终端和过载约束下的双圆弧制导律

为满足导弹打击目标的落角、时间与过载约束,设计了一种双圆弧轨迹和相应制导律。在初始速度方向角和终端落角的约束下,利用双圆弧的相切关系推导了双圆弧轨迹的解析形式及其可行解集。根据双圆弧轨迹结果由切点决定的特征,推导得出使轨迹满足过载约束、终端约束或能量最优的切点选择方法。之后利用圆弧几何特性和弹目相对运动关系,设计了不依赖弹目距离信息的双圆弧制导律。数值仿真结果表明,双圆弧制导律能够满足复杂约束,且与最优制导律相比,可获得能量最优性相当的结果。

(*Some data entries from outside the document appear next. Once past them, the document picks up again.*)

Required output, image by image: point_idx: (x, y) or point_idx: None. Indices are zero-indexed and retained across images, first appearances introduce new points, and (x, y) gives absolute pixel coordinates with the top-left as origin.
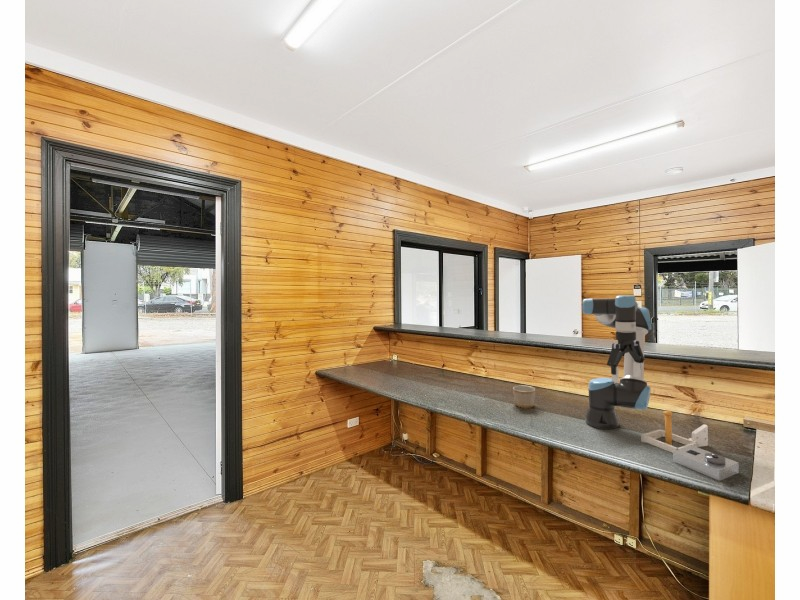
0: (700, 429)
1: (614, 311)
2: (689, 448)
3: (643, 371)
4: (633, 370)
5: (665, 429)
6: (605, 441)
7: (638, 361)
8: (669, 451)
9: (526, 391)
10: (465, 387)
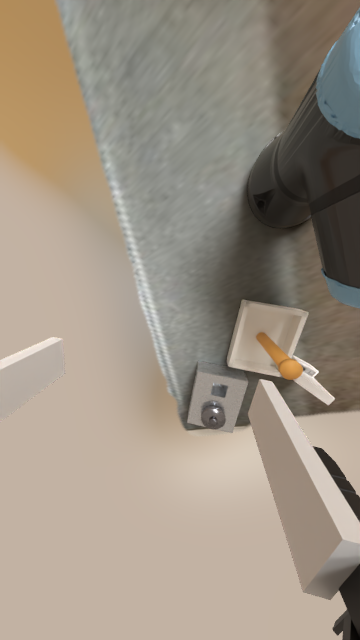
0: (312, 391)
1: None
2: (231, 383)
3: None
4: (277, 415)
5: (267, 345)
6: (192, 255)
7: (357, 623)
8: (230, 348)
9: None
10: None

Biarc guidance law with terminal and dynamics constraints

A biarc trajectory and its guidance law are proposed to satisfy the constraints of impact angle, impact time and missile dynamics in missile target engagement. Under the constraints of the initial and terminal flight path angles, the analytical solution and the feasible solution set of biarc trajectories are deduced by using the tangent relationship between two arcs. Based on the relationship between biarc trajectory and its tangent point, the biarc trajectories which satisfy the dynamics constraint, impact time constraint or energy optimality are generated. Then the biarc guidance law, which does not need range to go information, is designed based on the circular geometry and missile target geometry. Simulation results demonstrate the proposed guidance law can satisfy complex guidance constraints, and it can provide comparable results to the optimal guidance law in terms of energy optimality.